Nagorno-Karabakh conflict can be resolved this year: OSCE PA special envoy
Azerbaijan, Baku, Feb. 12 /corr. Trend E.Rustamov / The goal
of my visit to Azerbaijan is to discuss with the President, Speaker and Foreign
Minister the Nagorno-Karabakh conflict and development of the South Caucasus region,
the special representative of the Parliamentary Assembly of OSCE (OSCE PA) for
Nagorno-Karabakh, Goran Lenmarker, said on the arrival in Baku.
Lenmarker arrived in Azerbaijan within his tour to South Caucasus. The goal of the visit is to get familiarized with the current situation with the negotiations process on the Nagorno-Karabakh conflict settlement. As a result of visit, a report will be devised, which will be presented during the winter session of the OSCE Parliamentary Assembly on Feb. 19-20 in Vienna.
"In Azerbaijan there are many refugees, who
want to return to their native lands. The solution of the conflict is very
important for them," said the special representative.
Answering the question whether the Nagorno-Karabakh conflict will be resolved this year, the special representative replied that this possible, since the solution of the conflict is profitable for both countries.
"Time goes, and people wait for the solution from year to year," said Lenmarker.

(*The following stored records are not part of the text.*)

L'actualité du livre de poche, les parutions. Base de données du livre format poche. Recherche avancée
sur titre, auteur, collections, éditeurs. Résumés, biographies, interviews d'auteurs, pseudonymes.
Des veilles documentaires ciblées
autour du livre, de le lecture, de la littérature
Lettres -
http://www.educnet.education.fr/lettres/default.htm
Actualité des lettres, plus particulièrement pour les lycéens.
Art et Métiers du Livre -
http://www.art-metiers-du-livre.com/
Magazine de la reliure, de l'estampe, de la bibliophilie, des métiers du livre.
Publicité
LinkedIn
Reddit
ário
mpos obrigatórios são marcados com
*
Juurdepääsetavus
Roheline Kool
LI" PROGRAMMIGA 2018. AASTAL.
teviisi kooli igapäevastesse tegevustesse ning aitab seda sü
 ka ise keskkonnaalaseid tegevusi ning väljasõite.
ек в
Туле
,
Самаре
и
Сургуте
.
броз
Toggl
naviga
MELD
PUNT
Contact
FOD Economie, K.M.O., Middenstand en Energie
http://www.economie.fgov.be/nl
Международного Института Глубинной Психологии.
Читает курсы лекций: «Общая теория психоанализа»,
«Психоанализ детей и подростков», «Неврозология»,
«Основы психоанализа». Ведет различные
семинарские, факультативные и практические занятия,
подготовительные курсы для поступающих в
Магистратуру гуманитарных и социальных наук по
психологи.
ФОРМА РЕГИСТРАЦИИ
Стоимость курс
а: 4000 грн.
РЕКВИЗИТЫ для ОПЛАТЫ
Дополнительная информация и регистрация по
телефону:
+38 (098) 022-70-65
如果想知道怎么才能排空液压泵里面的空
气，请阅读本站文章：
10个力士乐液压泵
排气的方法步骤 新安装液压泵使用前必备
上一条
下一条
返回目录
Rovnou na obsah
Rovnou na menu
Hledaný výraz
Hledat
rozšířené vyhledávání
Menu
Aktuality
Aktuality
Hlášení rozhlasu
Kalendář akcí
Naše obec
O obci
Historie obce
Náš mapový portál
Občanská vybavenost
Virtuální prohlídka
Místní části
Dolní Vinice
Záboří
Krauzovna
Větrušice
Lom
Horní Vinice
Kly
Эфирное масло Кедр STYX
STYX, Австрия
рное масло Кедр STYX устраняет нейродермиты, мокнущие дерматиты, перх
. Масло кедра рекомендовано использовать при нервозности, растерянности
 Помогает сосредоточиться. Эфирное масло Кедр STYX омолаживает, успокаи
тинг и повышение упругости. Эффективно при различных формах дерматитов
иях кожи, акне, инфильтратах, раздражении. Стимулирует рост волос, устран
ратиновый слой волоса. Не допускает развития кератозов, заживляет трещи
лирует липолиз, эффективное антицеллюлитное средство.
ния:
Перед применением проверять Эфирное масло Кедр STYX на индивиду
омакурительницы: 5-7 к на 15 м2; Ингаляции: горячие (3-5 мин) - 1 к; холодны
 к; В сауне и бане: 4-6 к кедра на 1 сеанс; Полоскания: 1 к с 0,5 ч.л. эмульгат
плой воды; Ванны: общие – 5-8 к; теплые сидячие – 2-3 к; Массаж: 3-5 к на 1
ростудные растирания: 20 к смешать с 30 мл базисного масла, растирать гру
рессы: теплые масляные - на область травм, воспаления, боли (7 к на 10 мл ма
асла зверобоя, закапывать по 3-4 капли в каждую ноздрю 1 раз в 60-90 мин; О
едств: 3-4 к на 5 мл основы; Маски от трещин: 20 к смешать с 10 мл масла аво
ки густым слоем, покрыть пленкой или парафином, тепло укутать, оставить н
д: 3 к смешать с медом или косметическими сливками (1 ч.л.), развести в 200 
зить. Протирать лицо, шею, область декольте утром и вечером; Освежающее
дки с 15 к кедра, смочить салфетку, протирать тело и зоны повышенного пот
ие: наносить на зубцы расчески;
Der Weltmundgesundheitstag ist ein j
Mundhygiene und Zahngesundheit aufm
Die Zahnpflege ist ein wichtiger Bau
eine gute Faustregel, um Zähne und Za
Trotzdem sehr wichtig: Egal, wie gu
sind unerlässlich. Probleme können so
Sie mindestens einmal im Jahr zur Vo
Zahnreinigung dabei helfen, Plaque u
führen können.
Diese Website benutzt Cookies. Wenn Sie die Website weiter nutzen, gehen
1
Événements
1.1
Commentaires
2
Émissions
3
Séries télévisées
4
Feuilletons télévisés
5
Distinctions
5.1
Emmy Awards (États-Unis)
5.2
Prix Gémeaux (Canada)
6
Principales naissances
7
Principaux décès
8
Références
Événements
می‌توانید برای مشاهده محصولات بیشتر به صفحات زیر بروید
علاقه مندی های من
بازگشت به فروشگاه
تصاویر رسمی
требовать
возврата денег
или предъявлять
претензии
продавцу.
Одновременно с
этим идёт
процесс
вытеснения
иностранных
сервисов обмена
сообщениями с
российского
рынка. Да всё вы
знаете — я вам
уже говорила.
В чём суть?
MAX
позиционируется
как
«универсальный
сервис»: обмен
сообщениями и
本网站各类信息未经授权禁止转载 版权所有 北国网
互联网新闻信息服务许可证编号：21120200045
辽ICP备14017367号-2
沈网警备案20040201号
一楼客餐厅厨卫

With regards to the role of Turkey in resoling the conflict, Lenmarker said that Turkey only helps. "You know that there is a history of difficult relations between Turkey and Armenia. If Turkey holds negotiations with Armenia, this can help both countries, including to Azerbaijan," said representative of OSCE PA.
Answering the question how the Nagorno-Karabakh conflict must be resolved, he replied that there are two principles: self-determination right of peoples and principle of territorial integrity. "I think that it is possible to find a balance between these two principles. Look at the history of Europe, where there were many wars, but finally people found possibility to live in peace. The main fact is that there would be responsible people, who desire to find the solution of problem," said Lenmarker.
Lenmarker refused to comment on the process of negotiations on conflict regulation between the Presidents of Azerbaijan and Armenia, saying that the OSCE Minsk Group deals with this issue. But at the same time, the special representative said that he possesses additional information on the data regarding transfer of six regions to Azerbaijan and establishment of temporary government in Nagorno-Karabakh.
The conflict between the two South Caucasus countries began in 1988 when Armenia made territorial claims against Azerbaijan. Azerbaijan lost all of Nagorno-Karabakh except for Shusha and Khojali in December 1991. In 1992-93, Armenian armed forces occupied Shusha, Khojali and 7 districts surrounding Nagorno-Karabakh. Azerbaijan and Armenia signed a ceasefire in 1994. The co-chairs of the OSCE Minsk Group - Russia, France, and the U.S. - are currently holding the peace negotiations.